As telas de Mário Vitória parecem cartazes magníficos para o espectáculo da vida. Há nas suas composições essa espectacularidade que se pretende num anúncio que se faça, numa história que se venda, garantindo aventuras incríveis de hilário ou horror, em que homens e bichos se digladiam entre mimos e ataques. Eu vejo sobretudo assim o que este pintor apresenta, porque não há pacificação na condição humana que ele pinta, muito ao contrário, estabelecendo uma crise permanente, intensamente suportada no movimento e sublinhada por ser um exímio ironista, desde logo confesso nos títulos que adopta.

“Para gozar a violação é necessário que a regra seja inviolável”, é o título de uma das telas, onde lapidarmente estabelece com o seu público um acordo de subversão, lidando constantemente com a não correspondência ao expectável e, substancialmente, indo ao encontro de um lado mais negro do humor, abalando preceitos morais e, em última análise, reclamando uma liberdade artística fundamental.

A arte de Mário Vitória é feita de extrapolação e exagero, podendo ser, em face do aspecto delirante que adquire, imagem fiel e algo narrativa de um sonho ou de um pesadelo. É pela combinação das mais diversas figuras e elementos que chega ao resultado visualmente explosivo do seu trabalho.

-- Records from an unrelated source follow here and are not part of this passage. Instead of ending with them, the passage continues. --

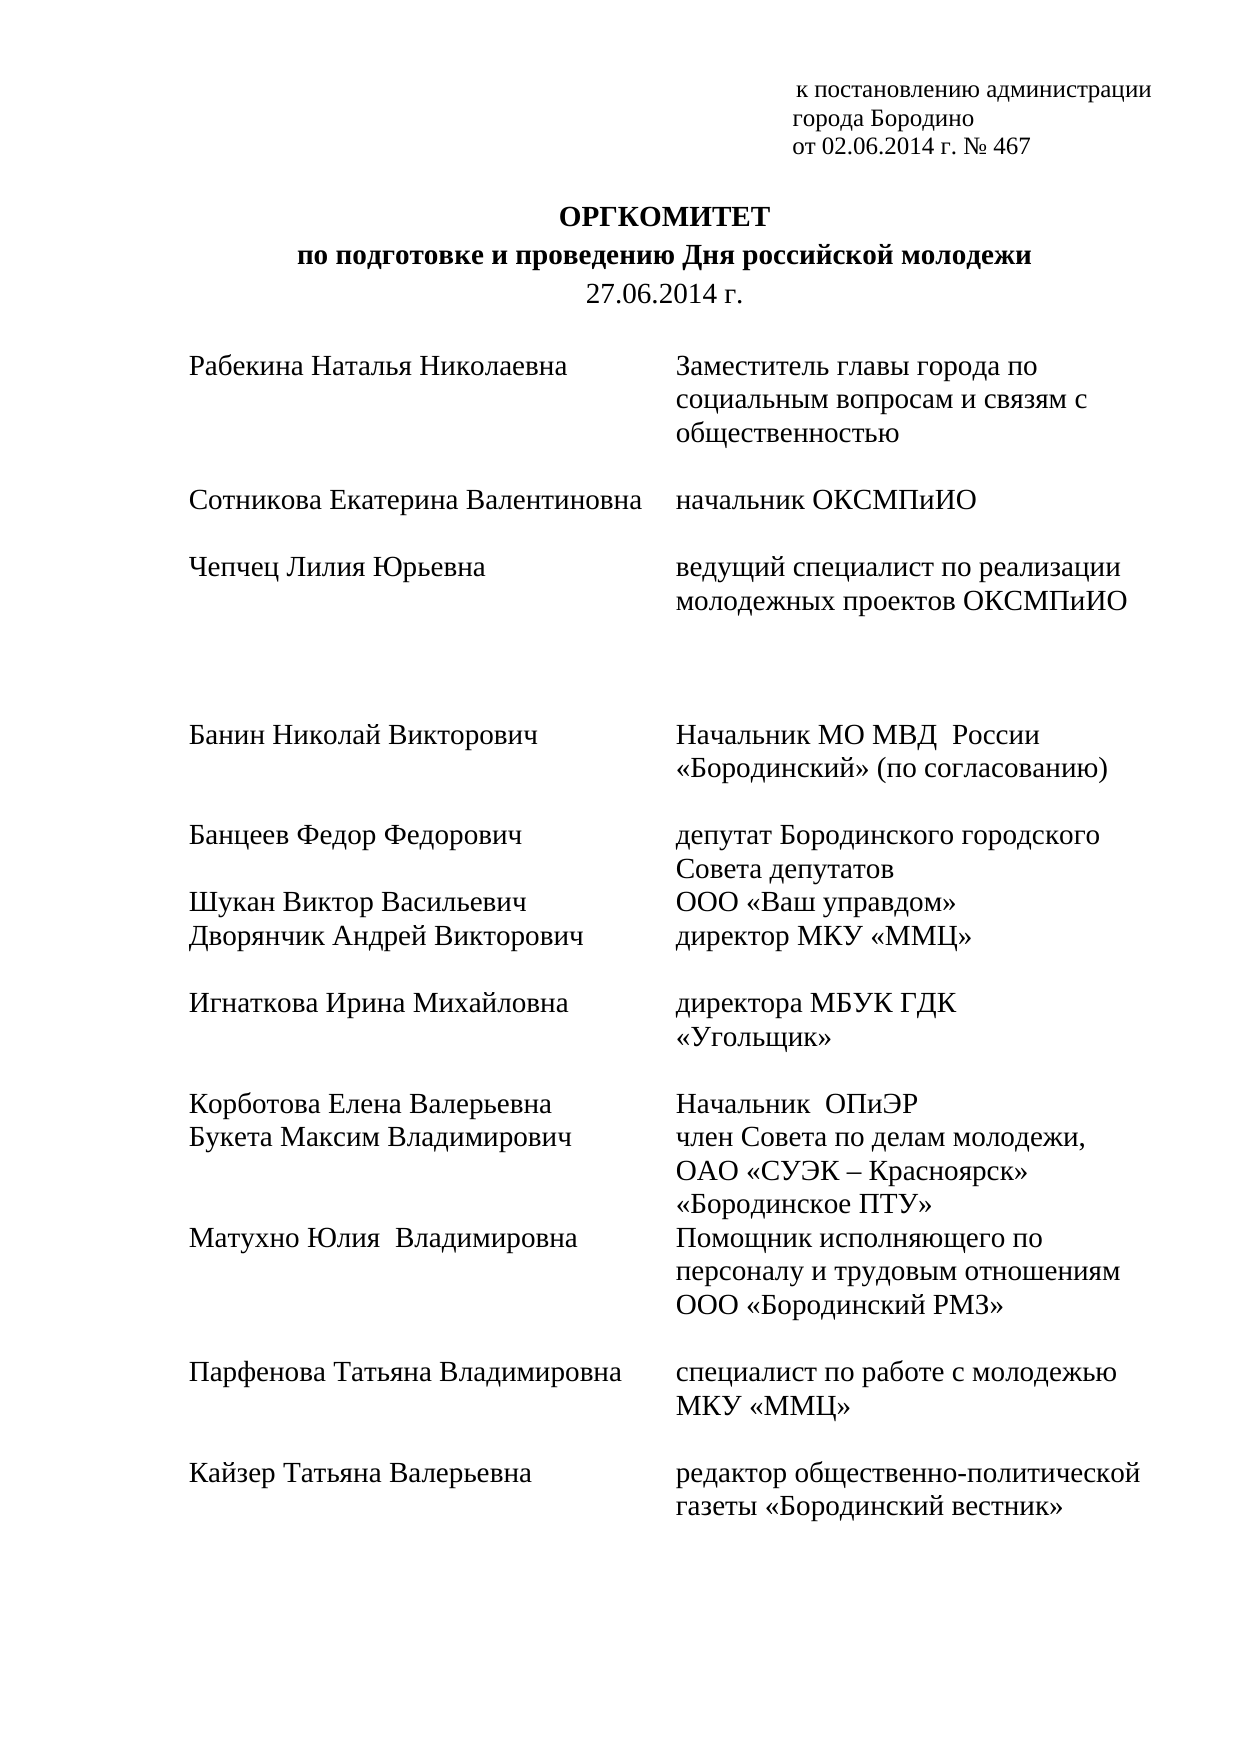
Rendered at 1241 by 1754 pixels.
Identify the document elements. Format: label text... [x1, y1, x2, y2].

table_cell Букета Максим Владимирович [177, 1119, 664, 1220]
text к постановлению администрации [177, 74, 1152, 103]
text от 02.06.2014 г. № 467 [177, 131, 1152, 160]
table_cell директор МКУ «ММЦ» [664, 918, 1163, 985]
table_cell Кайзер Татьяна Валерьевна [177, 1455, 664, 1555]
table_cell ООО «Ваш управдом» [664, 885, 1163, 918]
table_cell Начальник ОПиЭР [664, 1086, 1163, 1119]
table_cell член Совета по делам молодежи, ОАО «СУЭК – Красноярск» «Бородинское ПТУ» [664, 1119, 1163, 1220]
table_cell Игнаткова Ирина Михайловна [177, 985, 664, 1086]
table_cell специалист по работе с молодежью МКУ «ММЦ» [664, 1354, 1163, 1455]
table_cell Шукан Виктор Васильевич [177, 885, 664, 918]
text по подготовке и проведению Дня российской молодежи [177, 237, 1152, 271]
text 27.06.2014 г. [177, 276, 1152, 309]
table_cell Начальник МО МВД России «Бородинский» (по согласованию) [664, 717, 1163, 817]
text города Бородино [177, 103, 1152, 131]
table_cell директора МБУК ГДК «Угольщик» [664, 985, 1163, 1086]
table_cell Банцеев Федор Федорович [177, 818, 664, 884]
table_cell Матухно Юлия Владимировна [177, 1220, 664, 1354]
table_cell редактор общественно-политической газеты «Бородинский вестник» [664, 1455, 1163, 1555]
table_header Рабекина Наталья Николаевна Сотникова Екатерина Валентиновна Чепчец Лилия Юрьевна [177, 314, 664, 717]
table_cell Банин Николай Викторович [177, 717, 664, 817]
table_header Заместитель главы города по социальным вопросам и связям с общественностью начальник ОКСМПиИО ведущий специалист по реализации молодежных проектов ОКСМПиИО [664, 314, 1163, 717]
table_cell депутат Бородинского городского Совета депутатов [664, 818, 1163, 884]
text ОРГКОМИТЕТ [177, 199, 1152, 232]
table_cell Помощник исполняющего по персоналу и трудовым отношениям ООО «Бородинский РМЗ» [664, 1220, 1163, 1354]
table_cell Дворянчик Андрей Викторович [177, 918, 664, 985]
table_cell Корботова Елена Валерьевна [177, 1086, 664, 1119]
table_cell Парфенова Татьяна Владимировна [177, 1354, 664, 1455]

É, talvez, a característica mais imediata do que faz: a explosão. Por vezes, extremamente nítida, existindo um ponto concêntrico de onde tudo parece emanar, e o colorido, como que rasgado em raios, que se intromete entre o desenho, alude a essa dispersão típica do que subitamente produz um abalo.

Na tela “Em todo o caso sempre pela mesma porta” acentua-se o aspecto sempre presente da critica social. É notório que Mário Vitória, por mais exagero, sonho ou explosiva força que contenha, tem do humano uma visão disfórica, incapaz de acreditar no “bom selvagem”. Nesta porta todos entrarão, talvez ingenuamente, para uma uniformização socialmente esperada, volvendo como que pequenos soldados, indiferenciados, marchando ordeiramente iguais a bonecos, não fosse esse receio um dos tópicos mais recorrentes da consciência contemporânea.

Para o retrato sempre violento dos homens e dos bichos, o pintor usa o desenho agressivo, fazendo a mescla entre o indivíduo mais aparentemente delicado, ou ingénuo, com o eminente perigo. Entre crianças, mulheres ou velhos, pode estar o espectro da morte, como podem estar leões ou baleias sobrevoando, sempre parecendo anunciar a desgraça dos incautos. É nessa perversão que reside o mais duro aspecto destas telas, como um inelutável destino que vemos quando prestes a ser cumprido. Somos obrigados a presenciar o momento em que a narrativa de uma vida se resolve, se define, adquire a sua singularidade máxima, que acaba por nos reconduzir a todos ao trágico do inesperado e da efemeridade. Nestas telas somos levados pela mão – porque profundamente seduzidos com o aspecto ao mesmo tempo fantasista e até de conto infantil – para enfrentarmos o perecível de todas as coisas, o perecível do homem. O homem, aqui, está como no seu circo máximo, o lugar onde filosofia alguma o acude de excepção e o assoma com desprezo aos animais para, com eles, medir as forças, assemelhar-se, diferenciar-se, morrer.

As histórias de Mário Vitória são das mais conseguidas da nossa pintura actual, inteligentemente recuperando a mestria do desenho e a pertinência dos temas. O que consegue é um resultado extremamente característico que, de entre tantas propostas, de tantos artistas, se destaca como uma assinatura muito única e tão, já, necessária. Tudo para garantir que a pintura ainda se faz de mestria e ímpeto inconformista.